Using vendors with plug’n’play solutions from trading and execution to custody to risk to reporting, the startup wants to bring simple, very low-cost support to family offices. Vendors can include trading platforms, robo advisors, and fintech service providers, from custody to KYC.

And if one solution isn’t working well for a client, The Global CIO Office can swap it with another without having to redo its infrastructure: these are just different uses of software-as-a-service. That is what the startup’s founders hope will provide their competitive edge against private banks, which are built around inflexible legacy tech.

Most family offices fail within their first 12 months

Gary Dugan, Global CIO Office

That means private banks have to charge higher fees to family offices, which may not be sustainable for new or small clients.

“Most family offices fail within their first 12 months because of cost,” Dugan said. They spend too much on people or fancy offices, without appreciating the running costs involved. Or they overburden the investment teams with the back-office work.

Keep it professional

Dugan says the idea is to work with professional investors working at small family offices to help them do their job better, rather than replace them. The company prefers to work with finance pros rather than get involved directly with family members, especially if those people aren’t well versed in financial markets.

The startup has launched using the capital-markets license of Purple Asset Management, a Singapore-licensed firm.
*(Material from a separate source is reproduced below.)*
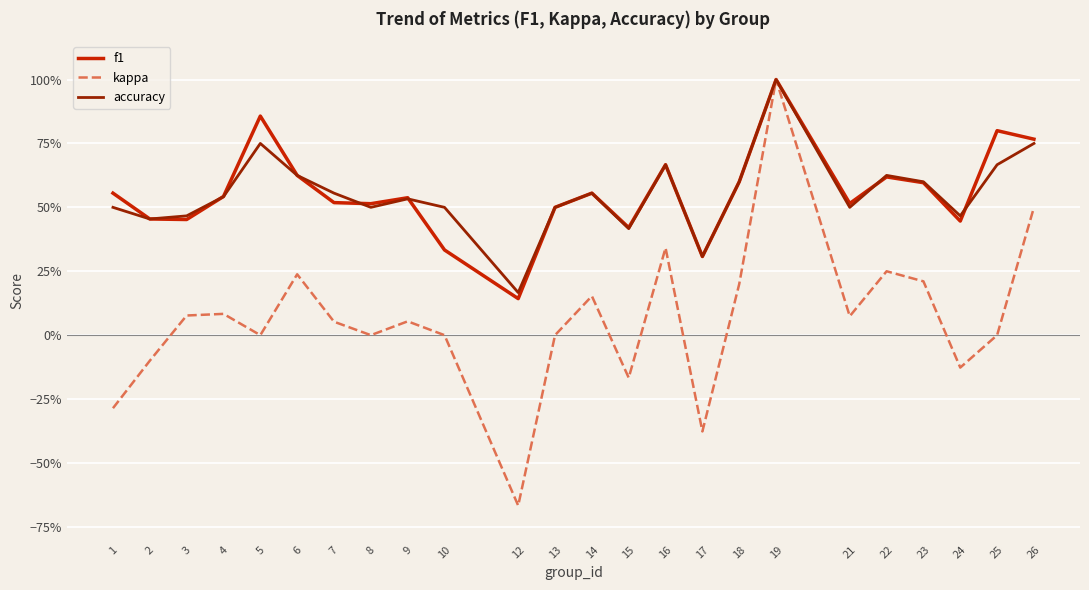

Which category has the highest value across all series?

19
Purple was set up three years ago to manage money for a single U.K.-based financial advisory, and the managers wanted to diversify the business with an outsourcing model.

The Global CIO Office is being funded by Purple’s two U.K. shareholders, the Fry Group and Independence Strategic Group, a B2B fintech asset manager.

Dugan and Jooste discussed the concept several years ago but only recently has the technology progressed to the point it can support the concept, they said. The new firm has a handful of U.K. and Middle East-based clients, and should onboard its first Singapore family office this year.